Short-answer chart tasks
###
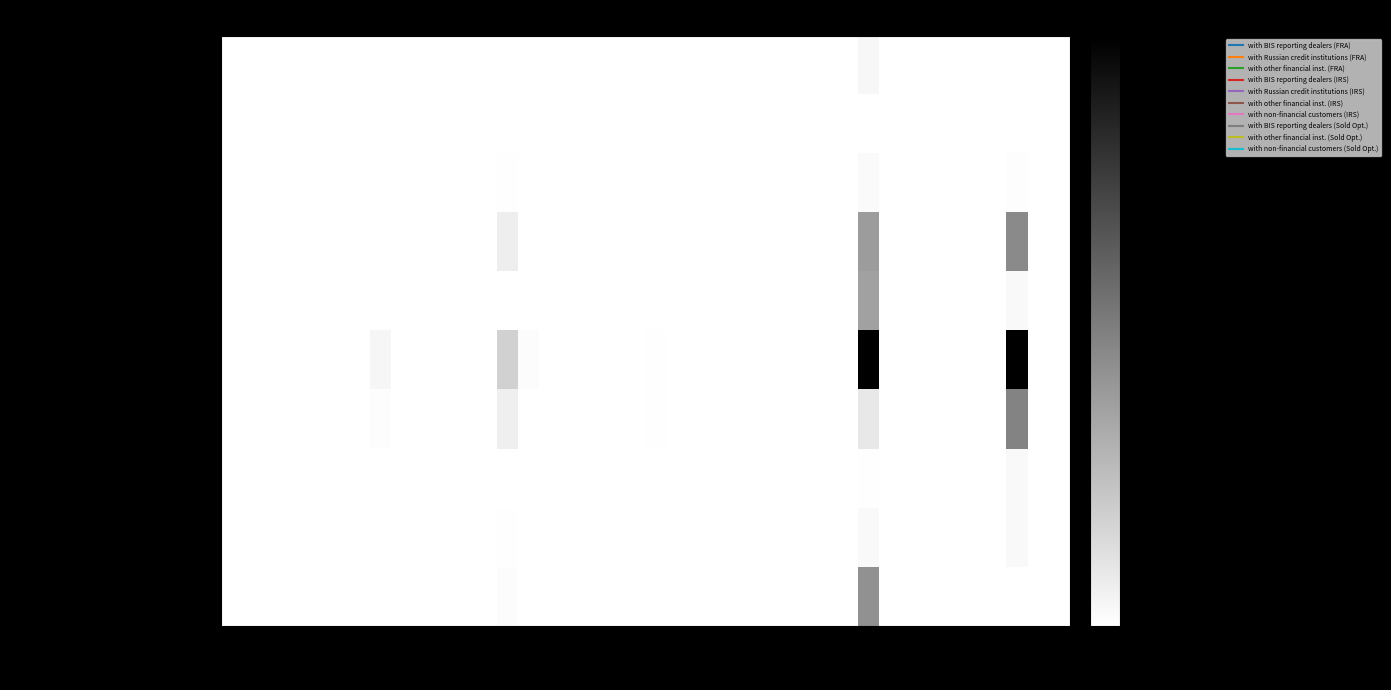

Reading left to right, extract all data points from this chart.

with BIS reporting dealers (FRA): AED=0.0	ARS=0.0	AUD=0.0	BGN=0.0	BHD=0.0	BRL=0.0	CAD=0.0	CHF=0.0	CLP=0.0	CNY=0.0	COP=0.0	CZK=0.0	DKK=0.0	EUR=0.0	GBP=0.0	HKD=0.0	HUF=0.0	IDR=0.0	ILS=0.0	INR=0.0	JPY=0.0	KRW=0.0	MXN=0.0	MYR=0.0	NOK=0.0	NZD=0.0	PEN=0.0	PHP=0.0	PLN=0.0	RON=0.0	RUB=1181.3	SAR=0.0	SEK=0.0	SGD=0.0	THB=0.0	TRY=0.0	TWD=0.0	USD=0.0	ZAR=0.0	Other=0.0
with Russian credit institutions (FRA): AED=0.0	ARS=0.0	AUD=0.0	BGN=0.0	BHD=0.0	BRL=0.0	CAD=0.0	CHF=0.0	CLP=0.0	CNY=0.0	COP=0.0	CZK=0.0	DKK=0.0	EUR=0.0	GBP=0.0	HKD=0.0	HUF=0.0	IDR=0.0	ILS=0.0	INR=0.0	JPY=0.0	KRW=0.0	MXN=0.0	MYR=0.0	NOK=0.0	NZD=0.0	PEN=0.0	PHP=0.0	PLN=0.0	RON=0.0	RUB=67.0	SAR=0.0	SEK=0.0	SGD=0.0	THB=0.0	TRY=0.0	TWD=0.0	USD=0.0	ZAR=0.0	Other=0.0
with other financial inst. (FRA): AED=0.0	ARS=0.0	AUD=0.0	BGN=0.0	BHD=0.0	BRL=0.0	CAD=0.0	CHF=0.0	CLP=0.0	CNY=0.0	COP=0.0	CZK=0.0	DKK=0.0	EUR=237.8	GBP=0.0	HKD=0.0	HUF=0.0	IDR=0.0	ILS=0.0	INR=0.0	JPY=0.0	KRW=0.0	MXN=0.0	MYR=0.0	NOK=0.0	NZD=0.0	PEN=0.0	PHP=0.0	PLN=0.0	RON=0.0	RUB=691.3	SAR=0.0	SEK=0.0	SGD=0.0	THB=0.0	TRY=0.0	TWD=0.0	USD=400.0	ZAR=0.0	Other=0.0
with BIS reporting dealers (IRS): AED=0.0	ARS=0.0	AUD=0.0	BGN=0.0	BHD=0.0	BRL=0.0	CAD=0.0	CHF=22.7	CLP=0.0	CNY=0.0	COP=0.0	CZK=0.0	DKK=0.0	EUR=2358.2	GBP=0.0	HKD=0.0	HUF=0.0	IDR=0.0	ILS=0.0	INR=0.0	JPY=0.0	KRW=0.0	MXN=0.0	MYR=0.0	NOK=0.0	NZD=0.0	PEN=0.0	PHP=0.0	PLN=0.0	RON=0.0	RUB=13329.1	SAR=0.0	SEK=0.0	SGD=0.0	THB=0.0	TRY=0.0	TWD=0.0	USD=15679.9	ZAR=0.0	Other=0.0
with Russian credit institutions (IRS): AED=0.0	ARS=0.0	AUD=0.0	BGN=0.0	BHD=0.0	BRL=0.0	CAD=0.0	CHF=0.0	CLP=0.0	CNY=0.0	COP=0.0	CZK=0.0	DKK=0.0	EUR=0.0	GBP=0.0	HKD=0.0	HUF=0.0	IDR=0.0	ILS=0.0	INR=0.0	JPY=0.0	KRW=0.0	MXN=0.0	MYR=0.0	NOK=0.0	NZD=0.0	PEN=0.0	PHP=0.0	PLN=0.0	RON=0.0	RUB=12629.1	SAR=0.0	SEK=0.0	SGD=0.0	THB=0.0	TRY=0.0	TWD=0.0	USD=810.0	ZAR=0.0	Other=0.0
with other financial inst. (IRS): AED=0.0	ARS=0.0	AUD=0.0	BGN=0.0	BHD=0.0	BRL=0.0	CAD=0.0	CHF=1278.0	CLP=0.0	CNY=0.0	COP=0.0	CZK=25.4	DKK=0.0	EUR=6143.9	GBP=492.7	HKD=0.0	HUF=0.0	IDR=0.0	ILS=0.0	INR=0.0	JPY=141.5	KRW=0.0	MXN=0.0	MYR=0.0	NOK=0.0	NZD=0.0	PEN=0.0	PHP=0.0	PLN=0.0	RON=0.0	RUB=34171.1	SAR=0.0	SEK=0.0	SGD=0.0	THB=0.0	TRY=0.0	TWD=0.0	USD=33919.7	ZAR=0.0	Other=0.0
with non-financial customers (IRS): AED=0.0	ARS=0.0	AUD=0.0	BGN=0.0	BHD=0.0	BRL=0.0	CAD=0.0	CHF=325.0	CLP=0.0	CNY=0.0	COP=0.0	CZK=7.0	DKK=0.0	EUR=2173.6	GBP=0.0	HKD=0.0	HUF=18.7	IDR=0.0	ILS=0.0	INR=0.0	JPY=162.3	KRW=0.0	MXN=0.0	MYR=0.0	NOK=0.0	NZD=0.0	PEN=0.0	PHP=0.0	PLN=0.0	RON=0.0	RUB=3159.5	SAR=0.0	SEK=0.0	SGD=0.0	THB=0.0	TRY=0.0	TWD=0.0	USD=16555.9	ZAR=0.0	Other=0.0
with BIS reporting dealers (Sold Opt.): AED=0.0	ARS=0.0	AUD=0.0	BGN=0.0	BHD=0.0	BRL=0.0	CAD=0.0	CHF=0.0	CLP=0.0	CNY=0.0	COP=0.0	CZK=0.0	DKK=0.0	EUR=0.0	GBP=0.0	HKD=0.0	HUF=0.0	IDR=0.0	ILS=0.0	INR=0.0	JPY=0.0	KRW=0.0	MXN=0.0	MYR=0.0	NOK=0.0	NZD=0.0	PEN=0.0	PHP=0.0	PLN=0.0	RON=0.0	RUB=134.0	SAR=0.0	SEK=0.0	SGD=0.0	THB=0.0	TRY=0.0	TWD=0.0	USD=874.7	ZAR=0.0	Other=0.0
with other financial inst. (Sold Opt.): AED=0.0	ARS=0.0	AUD=0.0	BGN=0.0	BHD=0.0	BRL=0.0	CAD=0.0	CHF=0.0	CLP=0.0	CNY=0.0	COP=0.0	CZK=0.0	DKK=0.0	EUR=156.9	GBP=0.0	HKD=0.0	HUF=0.0	IDR=0.0	ILS=0.0	INR=0.0	JPY=0.0	KRW=0.0	MXN=0.0	MYR=0.0	NOK=0.0	NZD=0.0	PEN=0.0	PHP=0.0	PLN=0.0	RON=0.0	RUB=897.7	SAR=0.0	SEK=0.0	SGD=0.0	THB=0.0	TRY=0.0	TWD=0.0	USD=835.0	ZAR=0.0	Other=0.0
with non-financial customers (Sold Opt.): AED=0.0	ARS=0.0	AUD=0.0	BGN=0.0	BHD=0.0	BRL=0.0	CAD=0.0	CHF=0.0	CLP=0.0	CNY=0.0	COP=0.0	CZK=0.0	DKK=0.0	EUR=405.5	GBP=0.0	HKD=0.0	HUF=0.0	IDR=0.0	ILS=0.0	INR=0.0	JPY=0.0	KRW=0.0	MXN=0.0	MYR=0.0	NOK=0.0	NZD=0.0	PEN=0.0	PHP=0.0	PLN=0.0	RON=0.0	RUB=14708.8	SAR=0.0	SEK=0.0	SGD=0.0	THB=0.0	TRY=0.0	TWD=0.0	USD=107.0	ZAR=0.0	Other=0.0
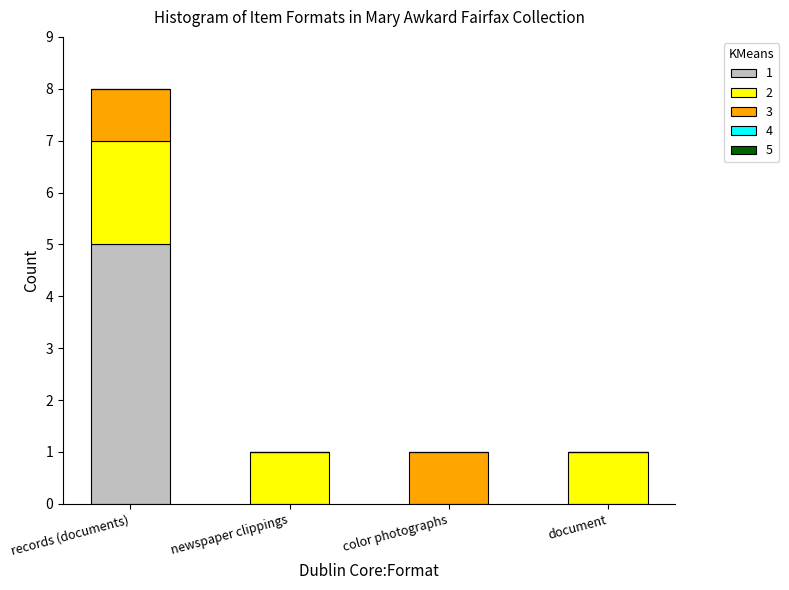

At which category is the sum across all series the highest?

records (documents)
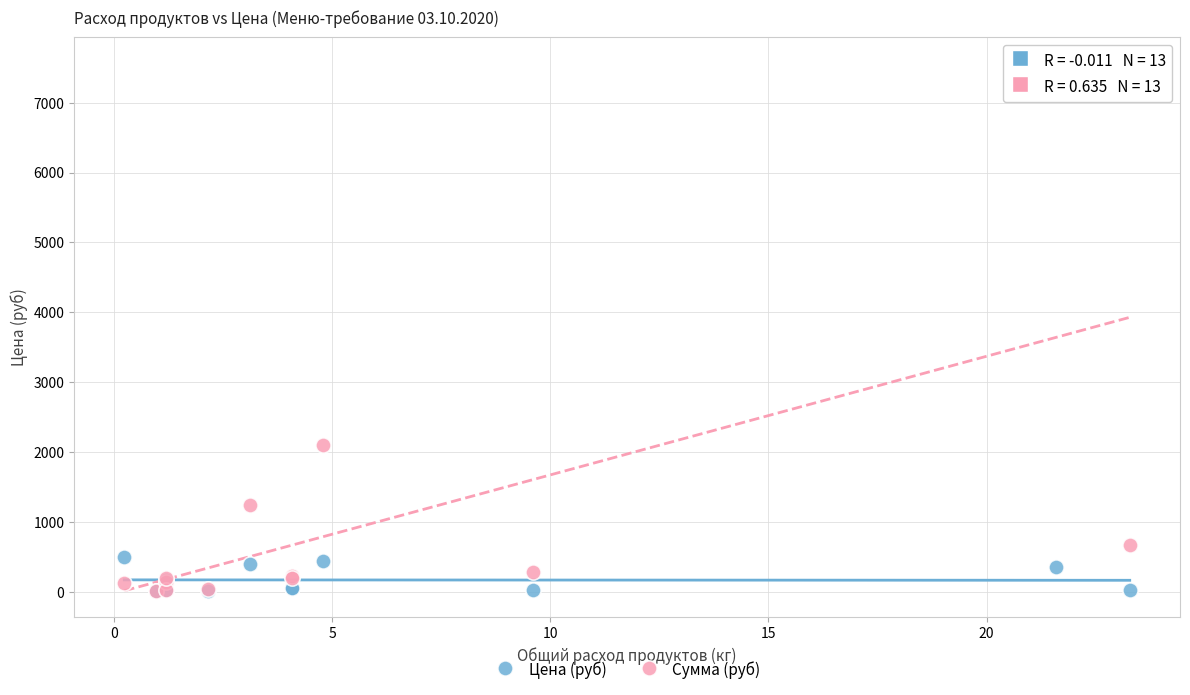

Across all series, what Y value is closest to 3785?

2106.7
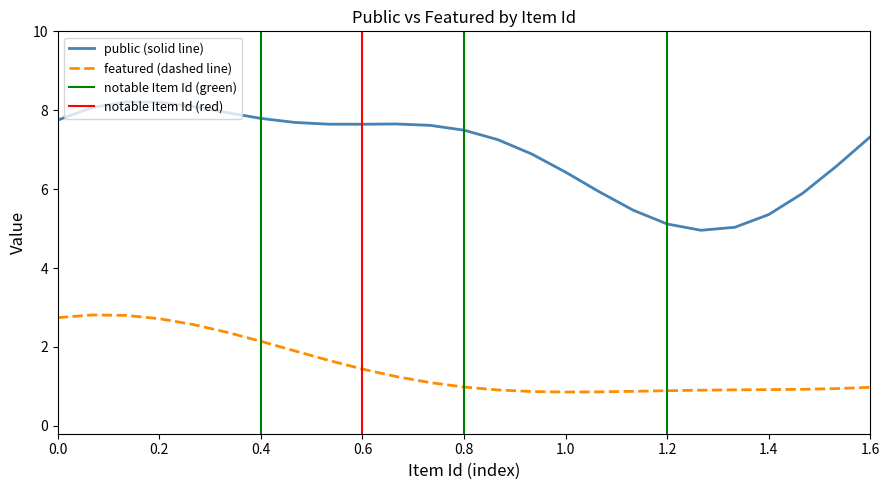

True or false: public (solid line) and featured (dashed line) intersect in this chart.

False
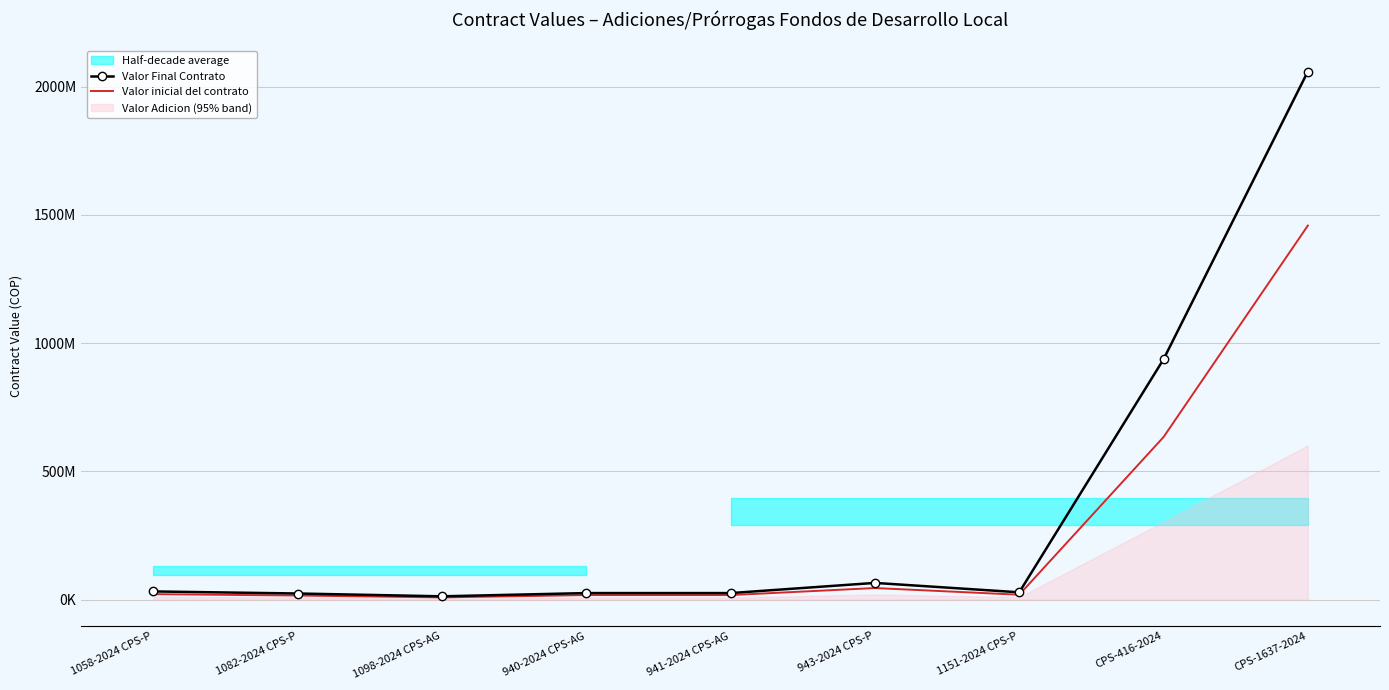

Rank the series by their average value, from highest to lowest.

Valor Final Contrato, Valor inicial del contrato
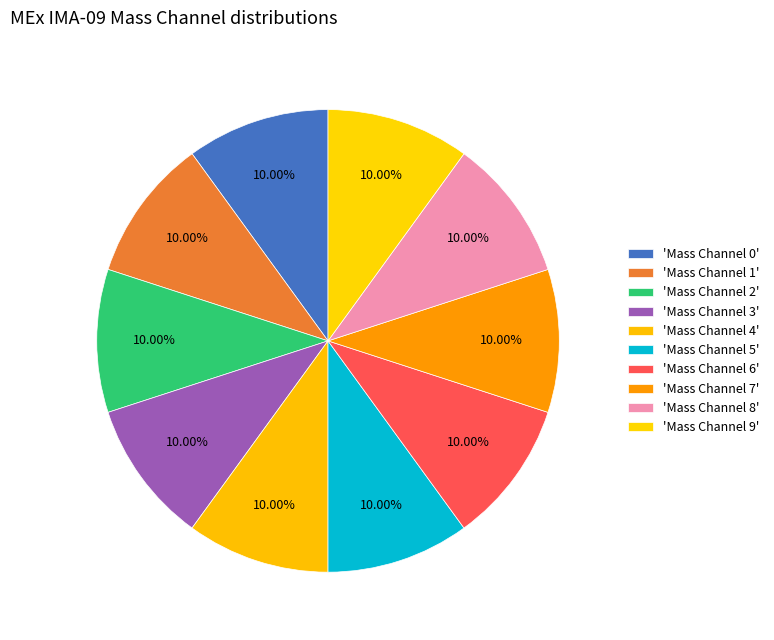

Count the number of slices in the pie.

10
###
§ EXERCISE GOAL
Copy out the data word for word, from the line containing "True or false: public" through the end. Leave out the pictures.

§ ANSWER SPACE
True or false: public (solid line) and featured (dashed line) intersect in this chart.

False

Rank the series by their average value, from highest to lowest.

Valor Final Contrato, Valor inicial del contrato

Count the number of slices in the pie.

10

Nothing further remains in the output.